Why is it necessary to prepare closing entries and what are the accounts needed to be closed at the end of the accounting period?
Closing entries are entries used to shift balances from temporary to permanent accounts at the end of an accounting period. These journal entries condense your accounts so you can determine your retained earnings, or the amount your business has after paying expenses and dividends.
Like all trial balances, the post-closing trial balance has the job of verifying that the debit and credit totals are equal. The post-closing trial balance has one additional job that the other trial balances do not have. The post-closing trial balance How, When And Why Do You Prepare Closing Entries? is also used to double-check that the only accounts with balances after the closing entries are permanent accounts. If there are any temporary accounts on this trial balance, you would know that there was an error in the closing process.
What are closing entries and why are they necessary?
Closing entries for revenue accounts will include a debit to the revenue account, zeroing it out with an offsetting credit to the income summary account. Subsequently, another closing entry will transfer the net debit or credit balance from the income summary account to the retained earnings account. All temporary accounts must be reset to zero at the end of the accounting period. The income summary account then transfers the net balance of all the temporary accounts to retained earnings, which is a permanent account on the balance sheet.
For example, if a company has $12,000,000 in revenue for the year, it will debit Revenue for $12,000,000, bringing the balance in that account to zero, and credit the Income Summary account for the same amount. You are a newly hired accountant for Boss Consultants Inc (“Boss”), a consulting firm located in Chicago. Boss just started https://kelleysbookkeeping.com/organic-revenue-growth-definition/ its business this year as a simple operation that offers a premium, boutique service. It is now the end of the first quarter, and the company must prepare financial statements for an upcoming bank loan application. You are in charge of closing the books, and you are confident since you are a master of closing entries.
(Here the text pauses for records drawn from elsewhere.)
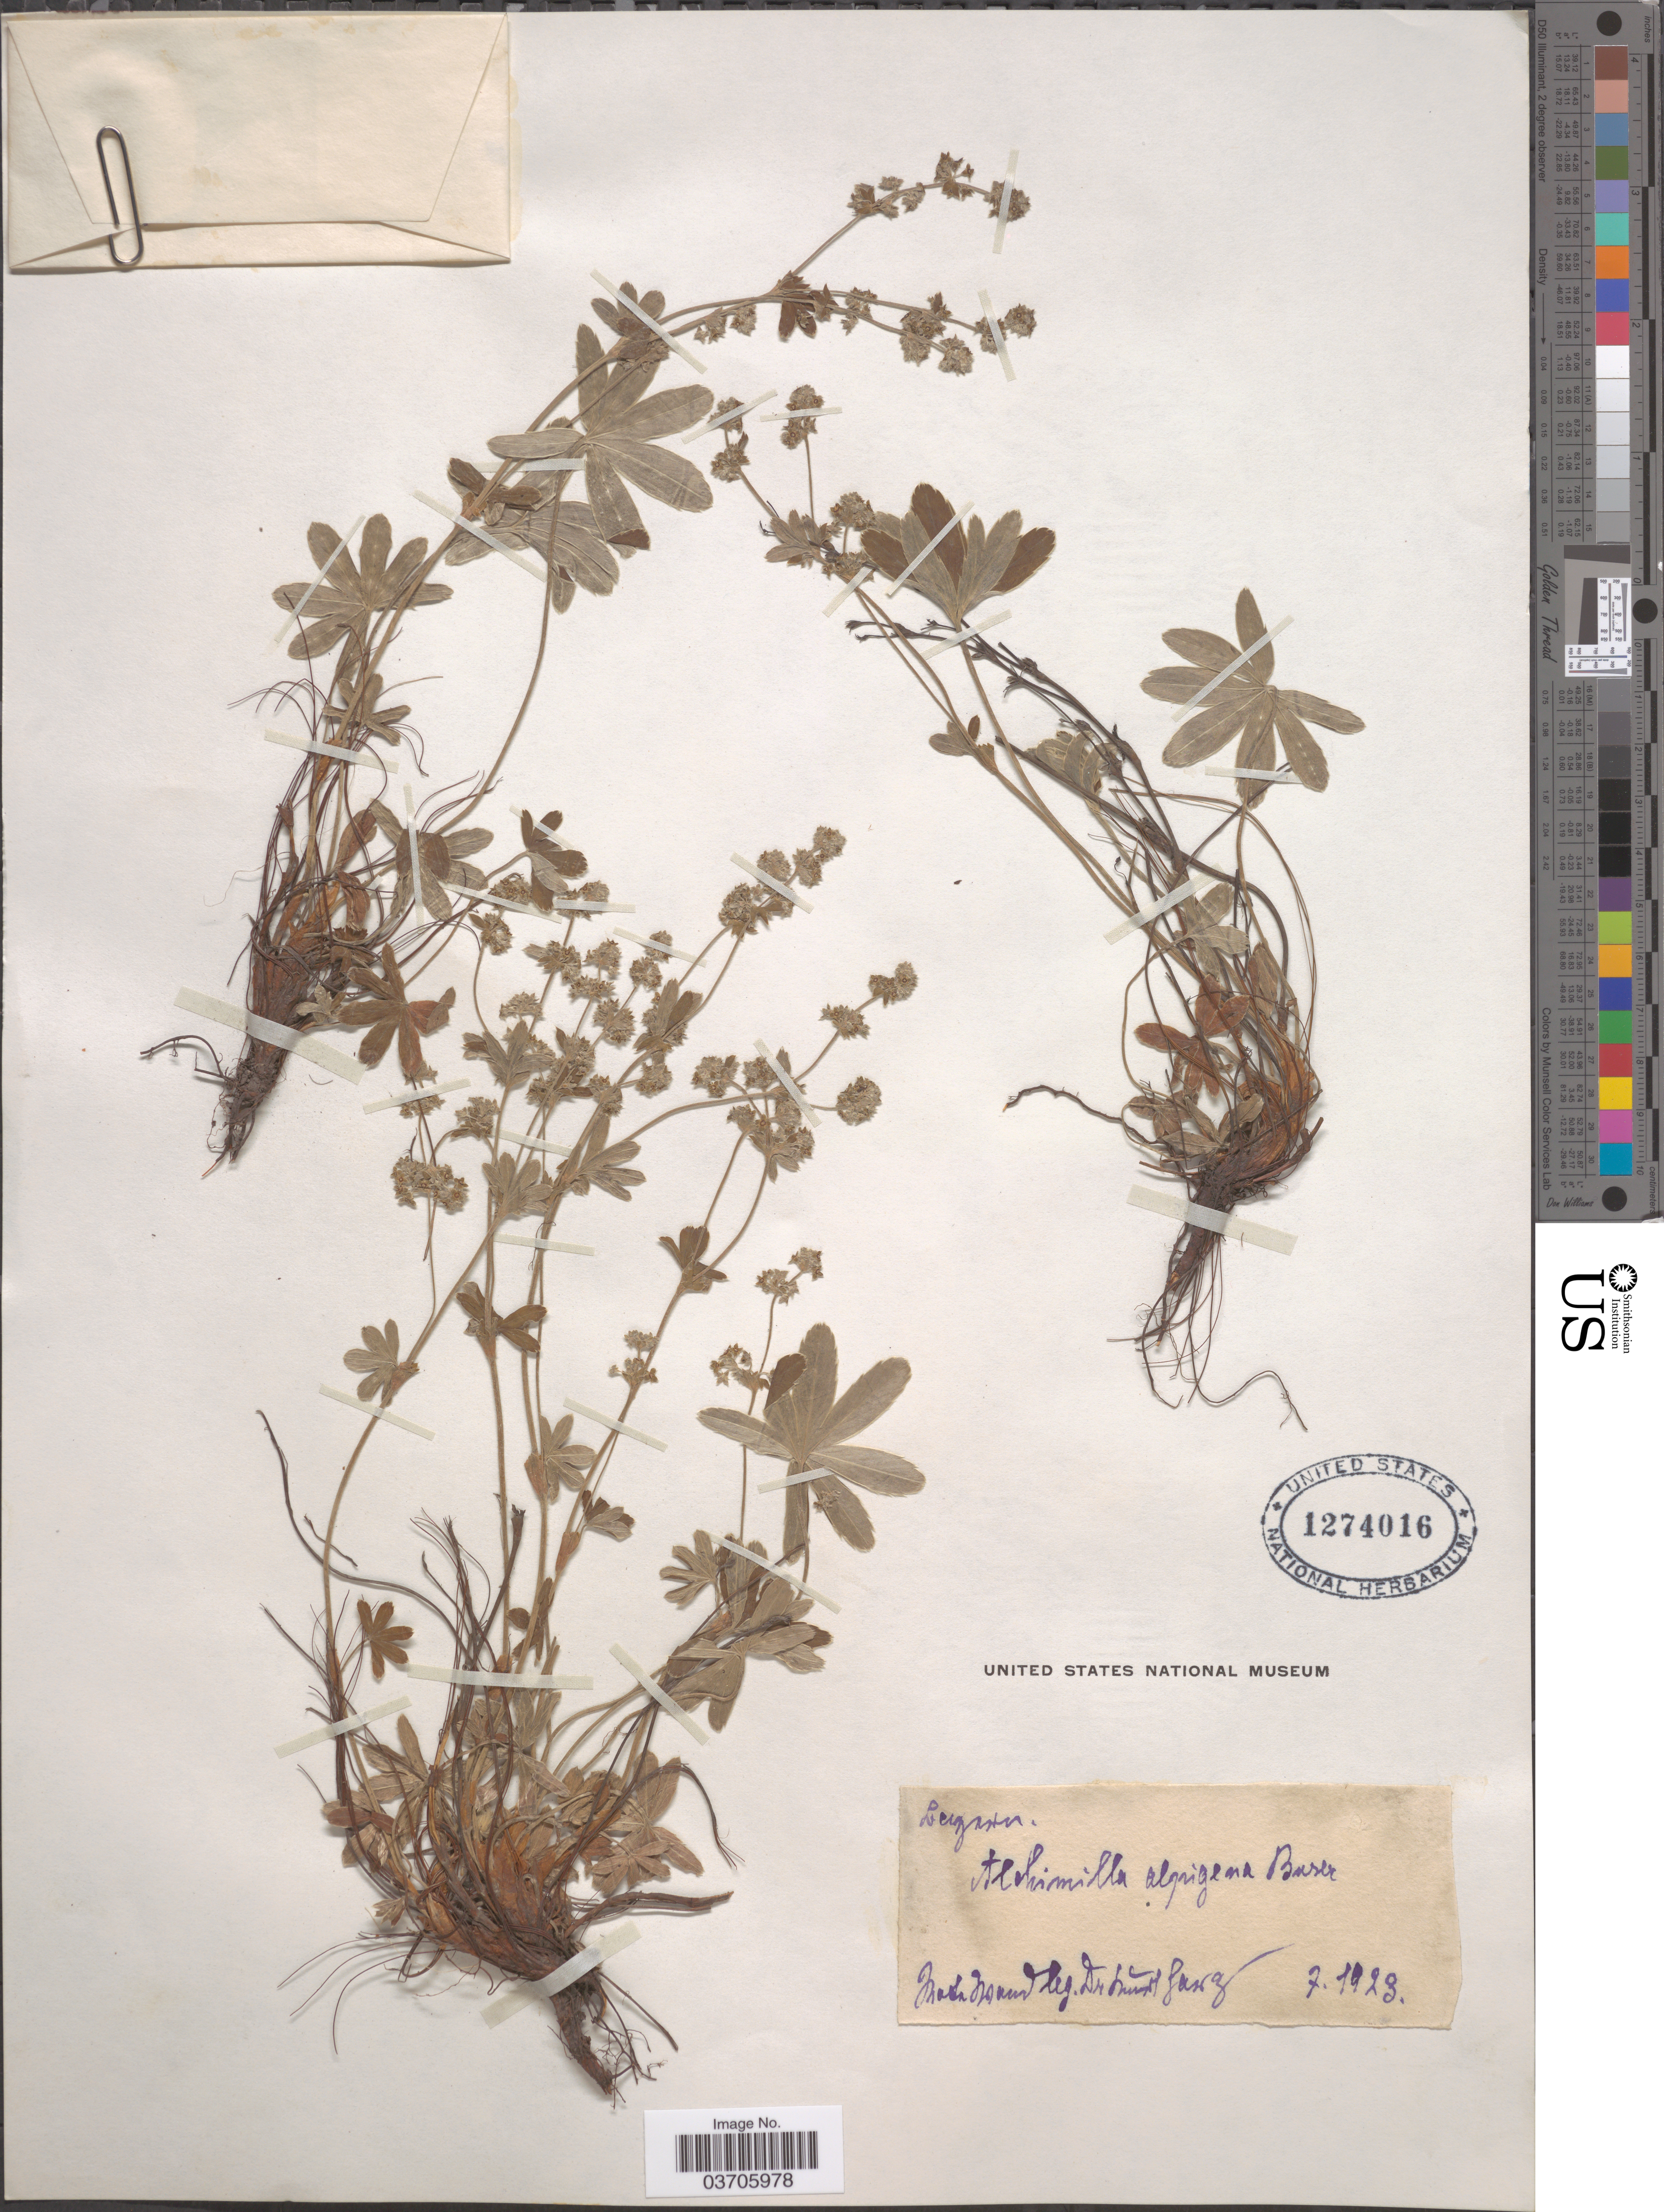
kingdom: Plantae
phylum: Tracheophyta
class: Magnoliopsida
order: Rosales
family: Rosaceae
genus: Alchemilla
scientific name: Alchemilla alpigena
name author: Buser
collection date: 1923-07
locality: [illegible text].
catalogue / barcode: US 1274016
These accounts carry forward their balances throughout multiple accounting periods. On the statement of retained earnings, we reported the ending balance of retained earnings to be $15,190. We need to do the closing entries to make them match and zero out the temporary accounts.
Temporary accounts are used to accumulate income statement activity during a reporting period. The use of closing entries resets the temporary accounts to begin accumulating new transactions in the next period. Otherwise, the balances in these accounts would be incorrectly included in the totals for the following reporting period. Below are examples of closing entries that zero the temporary accounts in the income statement and transfer the balances to the permanent retained earnings account. The income summary account balance depends on whether or not the business in question earns or loses money during the accounting period being closed.
Accounting Business and Society
BE3-13 (L08) Assume that Best Buy made a December 31 adjusting entry to debit Salaries and Wages Expense and credit Salaries and Wages Payable for $4,200 for one of its departments. Prepare Best Buy’s (a) January 1 reversing entry; (b) January 2 entry (assuming the reversing entry was prepared); and (c) January 2 entry (assuming the reversing entry was not prepared). Clear the balance of the revenue account by debiting revenue and crediting income summary. Notice how only the balance in retained earnings has changed and it now matches what was reported as ending retained earnings in the statement of retained earnings and the balance sheet. This transaction increases your capital account and zeros out the income summary account. Since we credited income summary in Step 1 for $5,300 and debited income summary for $5,050 in Step 2, the balance in the income summary account is now a credit of $250.
The closing process in accounting prepares accounting books for a new fiscal period by resetting income statement account balances to zero. This is done through a four-step process often known by the acronym REID (Revenue, Expenses, Income Summary, Dividends). To further clarify this, balances are closed to ensure all revenues and expenses are recorded in the proper period and then start over the following period. The revenue and expense accounts should start at zero each period because we are measuring how much revenue is earned and expenses incurred during the period.
What are examples of closing entries?
This is contrary to what is normally done, as Bob has made a net loss for the period. Therefore, this entry will ensure that the balance has been transferred on the balance sheet. To close the income summary account to the retained earnings account as mentioned earlier, we need to debit the income summary account and credit retained earnings account.
- This will ensure that the balances of those expenses account are transferred to the income summary account.
- These are general account ledgers that record transactions over the period and accounting cycle.
- Closing entries differ from other journal entries in that they are used only at the end of the accounting period.
- A trial balance is a report that can be run to verify that the total debits for an accounting period equal the total credits for the same.